Monique Williams is a graduate communications assistant at HSRC focusing on transportation safety, road safety, and pedestrian safety, along with social media analytics. She is pursuing a master’s degree in journalism at the UNC Hussman School of Journalism and Media. In her spare time, she enjoys reading romance novels and writing poetry.

Carlton Reid’s timely “Journalists Should Stress Agency in Reporting on Traffic Crashes, States New Media Guidelines” is a necessary read for researchers and journalists who cover road traffic incidents. Reid brings the media perspective to life on traffic safety in his article. He highlights how “agency-less reporting” of road traffic incidents affects public safety perception.
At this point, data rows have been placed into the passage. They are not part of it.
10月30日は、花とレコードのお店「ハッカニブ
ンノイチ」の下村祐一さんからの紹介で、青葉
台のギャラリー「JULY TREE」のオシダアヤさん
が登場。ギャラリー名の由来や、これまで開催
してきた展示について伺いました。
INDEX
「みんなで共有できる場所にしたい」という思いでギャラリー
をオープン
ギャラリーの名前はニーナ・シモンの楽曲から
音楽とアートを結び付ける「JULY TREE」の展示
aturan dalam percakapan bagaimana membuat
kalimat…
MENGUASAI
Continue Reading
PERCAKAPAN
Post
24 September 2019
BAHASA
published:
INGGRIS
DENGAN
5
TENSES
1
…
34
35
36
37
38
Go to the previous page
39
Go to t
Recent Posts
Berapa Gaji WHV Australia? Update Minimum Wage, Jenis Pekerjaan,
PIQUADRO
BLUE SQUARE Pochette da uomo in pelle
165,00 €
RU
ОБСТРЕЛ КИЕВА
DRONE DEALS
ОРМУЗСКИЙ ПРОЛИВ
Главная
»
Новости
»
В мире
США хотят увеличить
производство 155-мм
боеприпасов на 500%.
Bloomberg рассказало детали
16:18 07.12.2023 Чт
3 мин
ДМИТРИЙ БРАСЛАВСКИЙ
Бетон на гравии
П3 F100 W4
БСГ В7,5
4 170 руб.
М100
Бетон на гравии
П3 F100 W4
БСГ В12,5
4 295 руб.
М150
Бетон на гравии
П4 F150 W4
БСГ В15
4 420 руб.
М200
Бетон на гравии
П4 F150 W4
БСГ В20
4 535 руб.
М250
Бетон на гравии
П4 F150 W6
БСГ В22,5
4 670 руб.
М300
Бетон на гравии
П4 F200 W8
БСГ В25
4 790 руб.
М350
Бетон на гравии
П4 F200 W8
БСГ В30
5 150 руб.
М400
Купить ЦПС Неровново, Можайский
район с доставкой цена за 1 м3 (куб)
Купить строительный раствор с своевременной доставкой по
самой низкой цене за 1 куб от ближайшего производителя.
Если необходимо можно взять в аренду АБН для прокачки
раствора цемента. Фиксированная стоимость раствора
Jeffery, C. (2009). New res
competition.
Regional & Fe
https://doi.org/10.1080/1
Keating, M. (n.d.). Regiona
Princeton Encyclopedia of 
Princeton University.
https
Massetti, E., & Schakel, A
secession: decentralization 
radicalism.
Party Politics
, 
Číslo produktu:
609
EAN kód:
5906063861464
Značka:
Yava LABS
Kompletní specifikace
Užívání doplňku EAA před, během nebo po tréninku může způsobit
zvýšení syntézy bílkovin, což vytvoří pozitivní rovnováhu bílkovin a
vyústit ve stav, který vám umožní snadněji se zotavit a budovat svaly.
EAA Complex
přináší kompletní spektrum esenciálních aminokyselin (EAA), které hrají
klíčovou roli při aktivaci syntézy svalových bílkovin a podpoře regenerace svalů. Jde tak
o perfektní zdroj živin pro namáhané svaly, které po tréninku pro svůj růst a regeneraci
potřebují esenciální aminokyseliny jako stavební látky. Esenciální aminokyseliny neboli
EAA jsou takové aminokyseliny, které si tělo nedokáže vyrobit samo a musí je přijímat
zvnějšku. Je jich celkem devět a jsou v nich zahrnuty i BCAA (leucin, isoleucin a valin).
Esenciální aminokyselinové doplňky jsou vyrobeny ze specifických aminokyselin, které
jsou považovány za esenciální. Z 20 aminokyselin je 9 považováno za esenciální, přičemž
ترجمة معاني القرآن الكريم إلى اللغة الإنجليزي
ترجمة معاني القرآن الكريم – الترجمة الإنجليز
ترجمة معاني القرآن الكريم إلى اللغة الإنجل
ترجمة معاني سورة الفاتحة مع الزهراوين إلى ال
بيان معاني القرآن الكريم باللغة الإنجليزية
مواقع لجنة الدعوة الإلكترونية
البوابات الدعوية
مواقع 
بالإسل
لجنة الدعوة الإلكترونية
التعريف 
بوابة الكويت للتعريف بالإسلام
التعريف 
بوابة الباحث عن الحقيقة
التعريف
Reid explores news coverage of “car accidents” and the impact of language. He says, “Planes do not slam into the ground accidentally, they crash. However, such language is not always used for road smashes: they are often described as ‘accidents,’ as though no one was at fault.” Essentially, referring to car crashes as “accidents” removes fault or blame from the individual operating the vehicle; therefore, affecting the perception on how road crashes occur. He cites earlier research that contends, “News articles about road crashes referred to a vehicle in 81% of cases but referred to a driver just 19% of the time.”

He includes a video that breaks down the verbiage of “crash, not accident” and what it entails. Additionally, Reid points out, “Associated Press Style Guide changed to encourage journalists to use ‘crash, collision, or other terms’ instead of ‘accident.’” Moving forward, Reid encourages journalists to include agency in stories regarding road crashes.